Quoted passage:
★ ★ ★ ★ ★

For individuals planning to apply for home loan facilities, unresolved DPD entries can significantly reduce approval chances or lead to stricter loan terms.
How to Remove Late Payment from CIBIL Score
A common concern is how to remove late payment from the CIBIL score. Late payments cannot be removed if they are accurate. Credit bureaus reflect data as reported by lenders. However, if the delay was due to an error, borrowers can raise a dispute with CIBIL and the lender.
In genuine cases, once repayments are regularised and maintained consistently over time, the impact of older DPD entries gradually reduces. Timely payments going forward are the only reliable way to rebuild credit health.
How to Clear DPD in CIBIL Report
Understanding how to clear DPD in the CIBIL report involves corrective action rather than deletion. Clearing DPD means settling overdue amounts, ensuring future EMIs are paid on time, and avoiding further delays. Over time, as newer records reflect punctual repayment, older DPD entries lose weight in score calculation.
Borrowers aiming for long-term goals such as buying a house should prioritise clearing all dues before applying for home loan products.

★ ★ ★ ★ ★

Items from a data source:
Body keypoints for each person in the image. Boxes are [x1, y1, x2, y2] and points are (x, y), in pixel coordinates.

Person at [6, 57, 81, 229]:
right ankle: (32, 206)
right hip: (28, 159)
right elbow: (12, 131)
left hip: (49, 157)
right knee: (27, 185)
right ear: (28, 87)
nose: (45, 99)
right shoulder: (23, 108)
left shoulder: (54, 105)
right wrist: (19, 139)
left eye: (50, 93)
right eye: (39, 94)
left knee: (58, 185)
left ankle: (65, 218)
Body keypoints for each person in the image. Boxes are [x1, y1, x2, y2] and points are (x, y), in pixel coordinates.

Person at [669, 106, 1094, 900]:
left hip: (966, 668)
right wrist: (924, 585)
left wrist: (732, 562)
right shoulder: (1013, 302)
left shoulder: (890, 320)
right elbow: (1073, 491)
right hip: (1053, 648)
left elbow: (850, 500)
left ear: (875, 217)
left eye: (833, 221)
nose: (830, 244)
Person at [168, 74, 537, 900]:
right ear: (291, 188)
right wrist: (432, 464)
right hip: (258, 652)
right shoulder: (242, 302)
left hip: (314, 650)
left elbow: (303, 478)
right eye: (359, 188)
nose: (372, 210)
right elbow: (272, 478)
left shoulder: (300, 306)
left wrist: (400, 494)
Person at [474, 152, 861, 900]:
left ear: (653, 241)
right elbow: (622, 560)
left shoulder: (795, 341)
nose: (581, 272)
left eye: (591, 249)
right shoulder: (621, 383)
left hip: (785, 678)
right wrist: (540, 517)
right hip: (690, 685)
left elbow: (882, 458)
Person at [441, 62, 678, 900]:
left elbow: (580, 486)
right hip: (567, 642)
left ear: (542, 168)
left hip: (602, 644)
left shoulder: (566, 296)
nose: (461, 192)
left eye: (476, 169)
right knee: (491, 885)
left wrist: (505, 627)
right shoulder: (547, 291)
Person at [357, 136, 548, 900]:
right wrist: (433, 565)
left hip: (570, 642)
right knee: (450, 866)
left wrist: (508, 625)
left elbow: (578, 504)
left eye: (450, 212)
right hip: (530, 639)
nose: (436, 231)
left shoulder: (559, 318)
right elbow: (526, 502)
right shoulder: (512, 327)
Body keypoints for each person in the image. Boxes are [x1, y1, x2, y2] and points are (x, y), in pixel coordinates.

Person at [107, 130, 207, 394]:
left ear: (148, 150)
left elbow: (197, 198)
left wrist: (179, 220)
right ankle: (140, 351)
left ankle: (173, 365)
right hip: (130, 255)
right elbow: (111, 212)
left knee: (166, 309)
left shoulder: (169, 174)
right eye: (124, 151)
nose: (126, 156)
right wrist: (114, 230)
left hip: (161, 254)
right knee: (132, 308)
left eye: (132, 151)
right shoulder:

★ ★ ★ ★ ★

Task 1: Rewrite the text on DPD entries in CIBIL reports from "In genuine cases, once" up to and including "rebuild credit health.", putting "steadily" in place of "gradually".
Task 2: According to the text on DPD entries in CIBIL reports, what three actions does clearing DPD involve?
Task 3: In the text on DPD entries in CIBIL reports, what can borrowers do if a late payment was caused by an error?
The entries have nothing to do with this.

Written reply 1:
In genuine cases, once repayments are regularised and maintained consistently over time, the impact of older DPD entries steadily reduces. Timely payments going forward are the only reliable way to rebuild credit health.

Written reply 2:
Settling overdue amounts
Ensuring future EMIs are paid on time
Avoiding further delays

Written reply 3: They can raise a dispute with CIBIL and the lender.